ECU information security researcher Leah Shanley says there is “legitimate concern” a national digital ID plan could see people missing out on government services if they don’t sign up, or that it could even become mandatory.
The federal government’s considering legislation that would expand the “myGovID” program some people already use to access the tax office and Centrelink, first uploading identity documents to create an account for quicker future access.
This bill would pave the way for widespread adoption, allowing private companies to use the system to identify customers.
Having a digital ID would be voluntary at launch, but not signing up could mean missing out as more businesses start using and demanding it, and Ms Shanley says there’s a risk of “function creep” if an opt-in system one day becomes mandatory.
“Citizens may well be forced to opt-in or miss out on the service. This is a legitimate concern,” she says, and there’s precedent for other government rules undergoing function creep.
“As we can see with ‘two weeks to flatten the curve’, we are now discriminating against (rightfully or wrongfully) unvaccinated Australians, contact tracing has no end, and the push for vaccine passports is strong, despite Scott Morrison stating publicly we do not have mandatory vaccine policy in Australia… one has to question where this will end up.”

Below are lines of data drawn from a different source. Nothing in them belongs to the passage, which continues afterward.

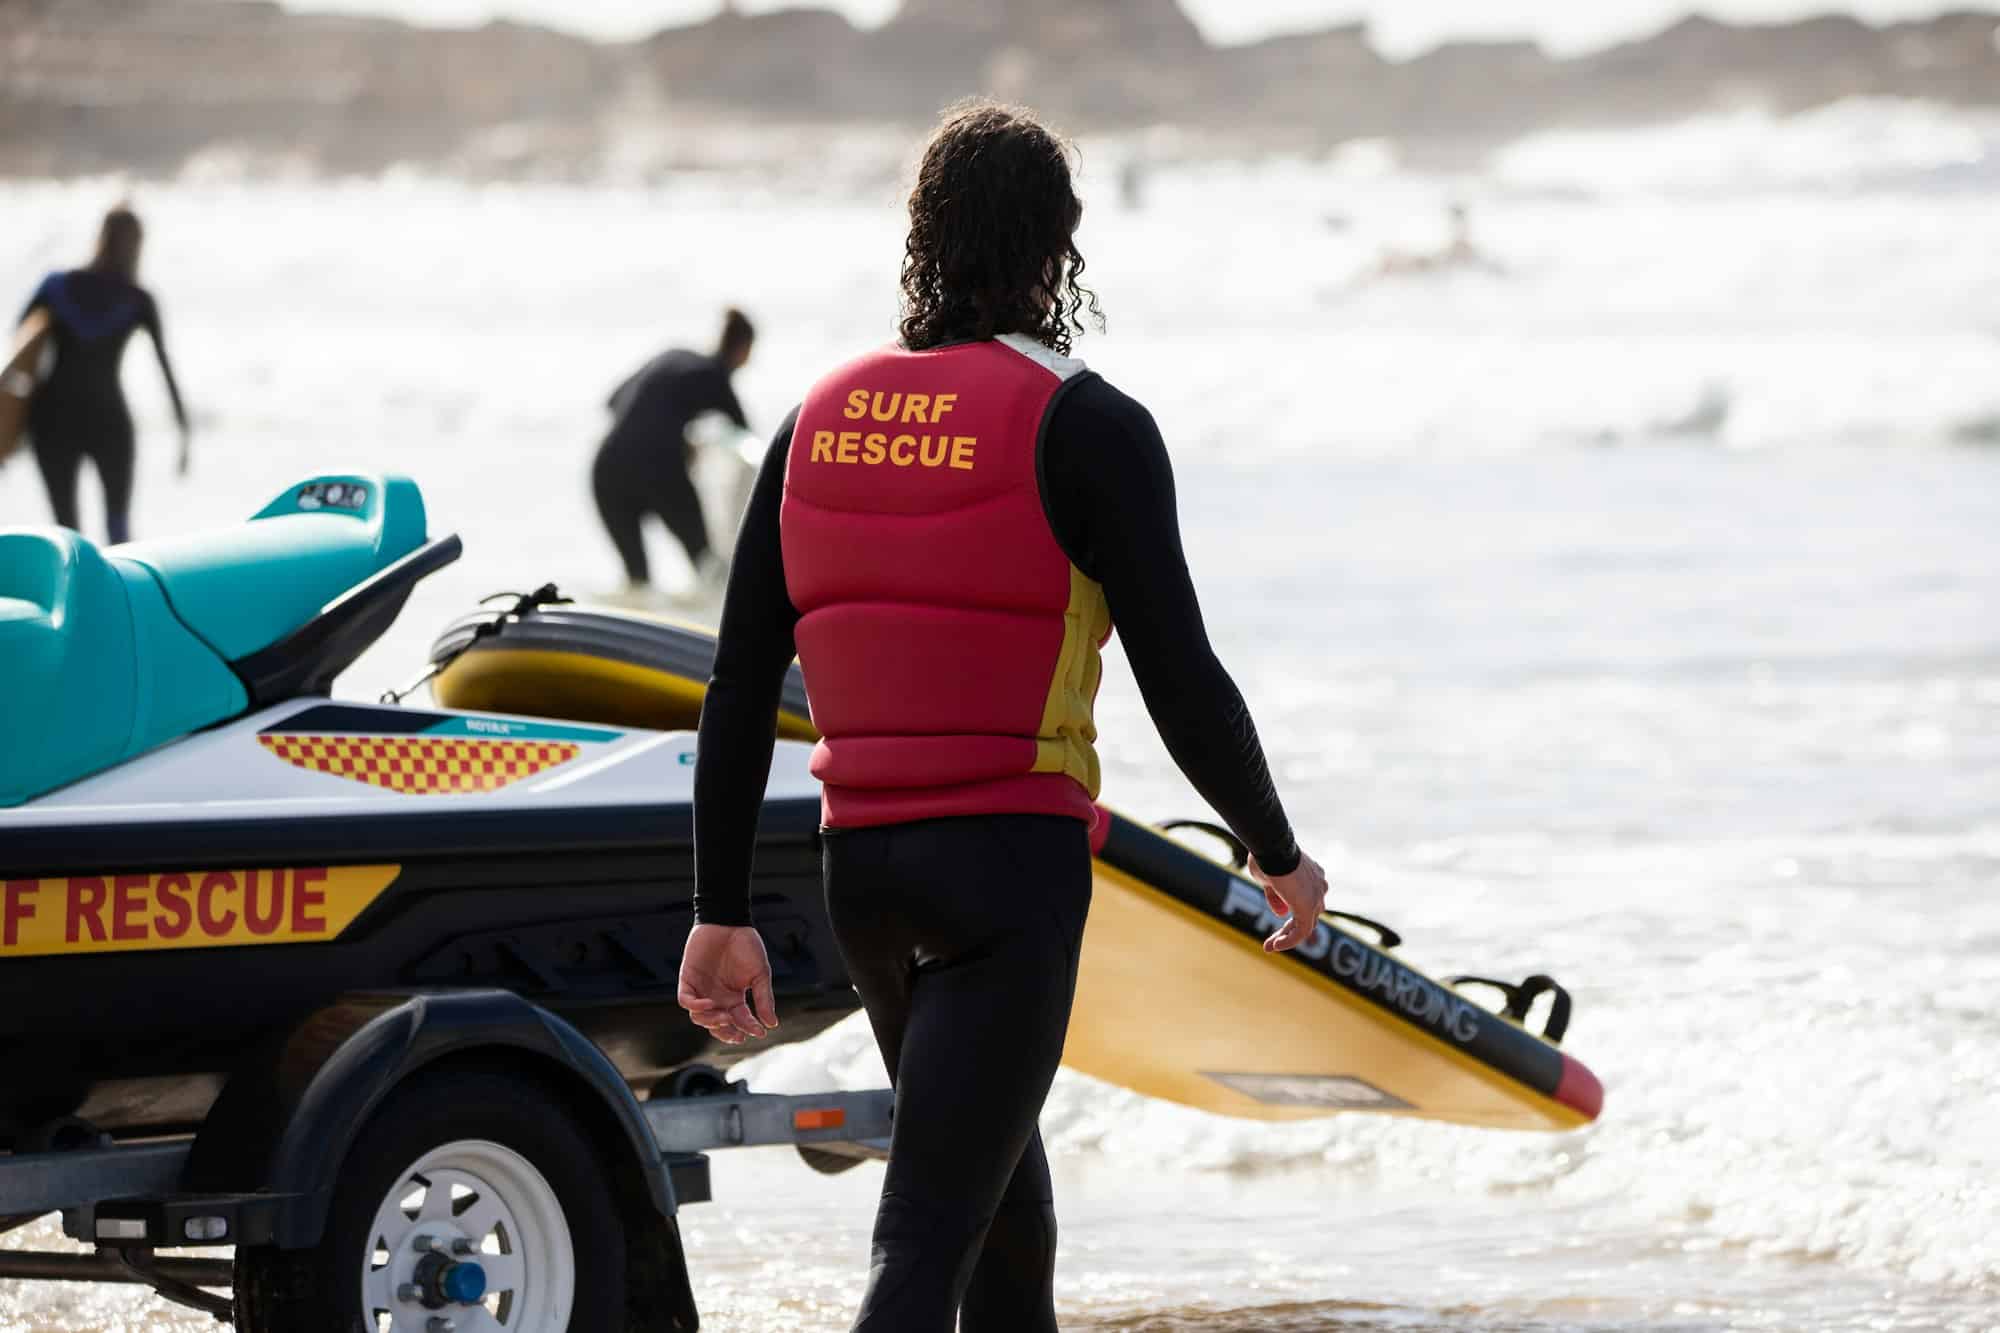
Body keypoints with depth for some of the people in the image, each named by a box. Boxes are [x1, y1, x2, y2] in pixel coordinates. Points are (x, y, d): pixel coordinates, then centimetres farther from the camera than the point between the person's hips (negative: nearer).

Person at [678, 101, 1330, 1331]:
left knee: (1010, 1218, 22)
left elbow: (740, 695, 7)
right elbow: (1185, 688, -10)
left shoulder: (822, 422, 8)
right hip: (1012, 865, -6)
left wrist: (723, 913, 11)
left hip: (862, 863, 6)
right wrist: (1282, 856, 6)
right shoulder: (1086, 428, -9)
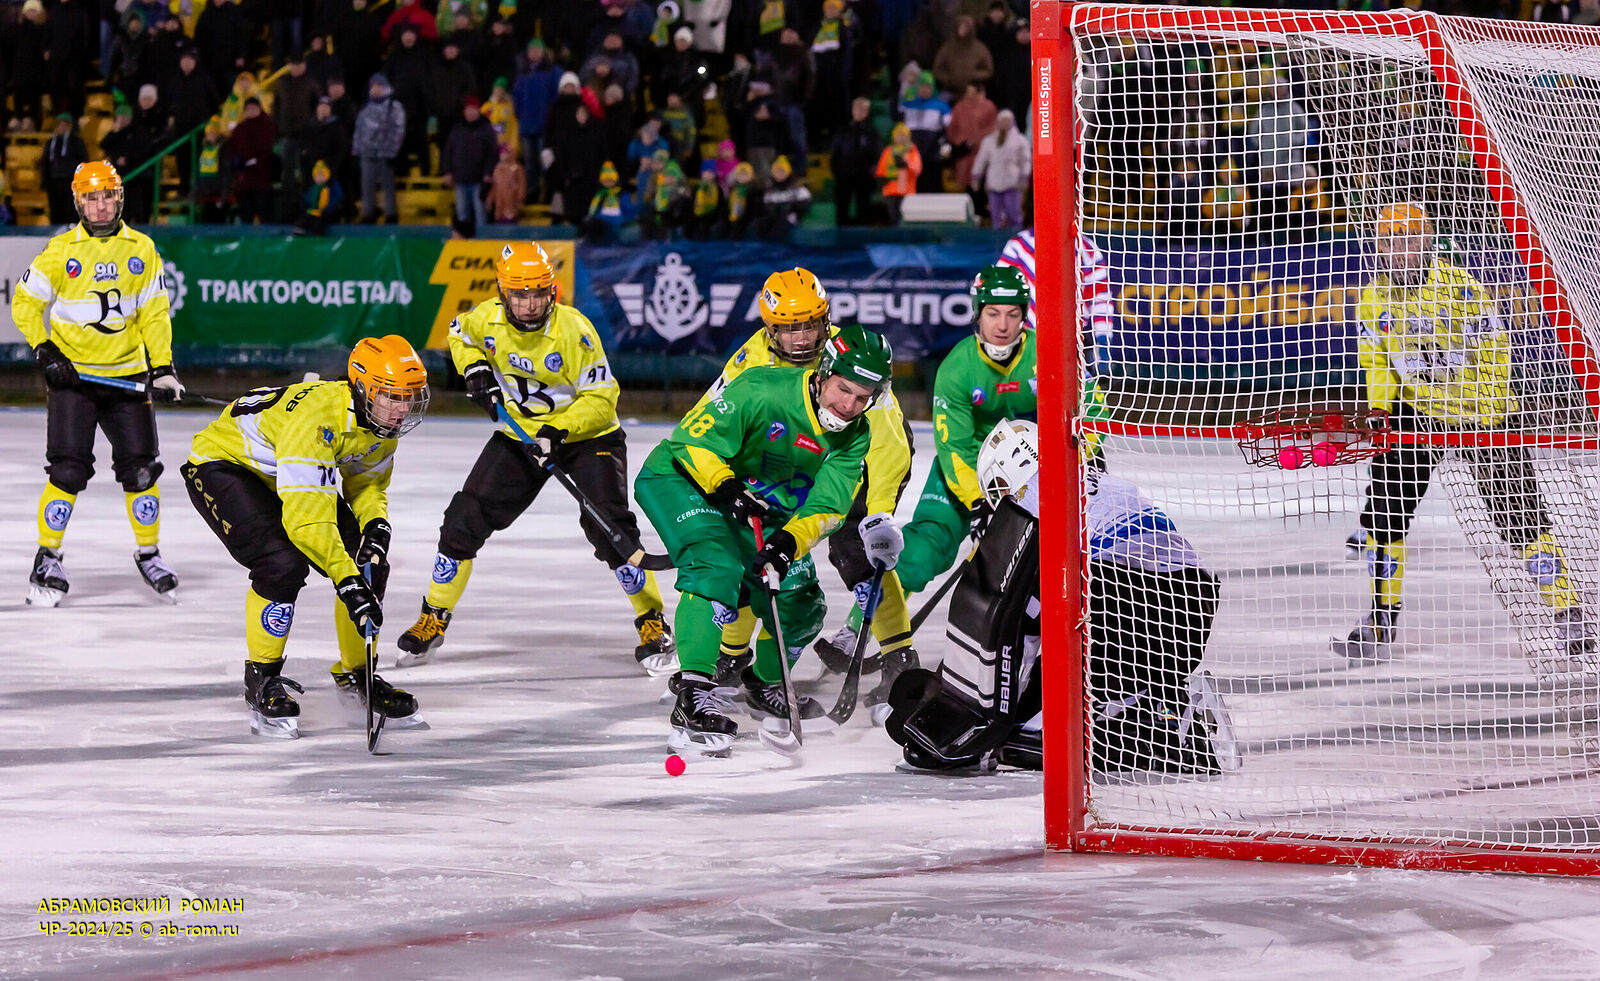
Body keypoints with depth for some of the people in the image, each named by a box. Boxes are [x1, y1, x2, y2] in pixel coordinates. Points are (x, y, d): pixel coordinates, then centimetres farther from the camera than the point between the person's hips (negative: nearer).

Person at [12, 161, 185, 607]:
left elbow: (155, 314, 7)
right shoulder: (61, 251, -4)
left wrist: (163, 369, -1)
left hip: (127, 376, 3)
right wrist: (45, 351, -10)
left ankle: (149, 554, 20)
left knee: (140, 468, 2)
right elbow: (25, 302, 1)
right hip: (72, 372, -3)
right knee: (69, 469, -11)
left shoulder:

Ms Shanley said: “My research suggests, as does other empirical research, that citizens do not want to be monitored” and she is currently studying why people sometimes accept surveillance measures.
So far the factors seem to be when citizens trust a government, when there’s little information about who is processing data and where it is being stored, and when people are fearful – such as accepting contact tracing amid the threat of Covid.
Ms Shanley says citizen trust in the government has been steadily declining since 2007 and has suffered some recent hits, noting the WA government asserted SafeWA data would not be accessed by anyone but the health department.
“The WA Police requested access to that data just nine days after the Covid app was rolled out. The WA state government moved quickly to close the loophole with legislation; nonetheless it happened.”
People not understanding the depth of corporate access and handling of their data may also mean they don’t resist.
“My research suggests that citizens trust government entities more than private entities, but do not understand the network of relationships formed in the information environment,” Ms Shanley says, noting “data custodians are almost always third party providers”.
Amazon Web Services hold Covid app data, and private companies can be certified to hold data under the new digital ID bill.
“The question then becomes not ‘do I trust the government’, but ‘do I trust the government and Amazon Web Services’. The missing link here is knowledge.”
Ms Shanley says whether people accept digital ID comes down to trusting the government will not make it mandatory and will ensure the data is adequately protected in storage, transit and processing.
“One must think necessarily about the government of the day, but also the government of the future,” she says.
Govt systems hit by data breaches, human error, and system failures
THE digital ID system may be especially susceptible to attack by “easily-implemented code”.
During the 2020 round of consultation on the digital ID, security researcher Ben Frengley and renowned cryptographer Vanessa Teague advised the government of their 18-month investigation into the current version used by the Australian Taxation Office.
They identified “a number of serious security and privacy failings”, describing the identity exchange as “an extremely brittle architecture that would allow for large-scale identity fraud if that one component came under the control of a malicious party”.
Dr Teague had previously discovered historical Medicare data that was supposedly stripped of identifying details but could still be matched to patients’ names, had jointly discovered that New Zealand census data identifying participants was visible to a private company overseas, and was part of a team that found flaws in the “iVote” internet voting system used in the New South Wales.
Since their submission the digital ID bill’s been updated to require participating companies to “seek help when affected by a cyber security fraud or a cyber security incident” and there are new restrictions on accessing and storing data.
It’s unlikely to be water tight: The bill already plans for failures by including a “redress scheme” so “customers have protections in the event of a fraud or cyber security incident”.
In the first six months of 2021 the Australian Information Commissioner was notified of 34 data breaches of federal government agencies.
Most data breaches occurred due to malicious or criminal attack, about 30 per cent are down to human error, and 5 per cent are system failures.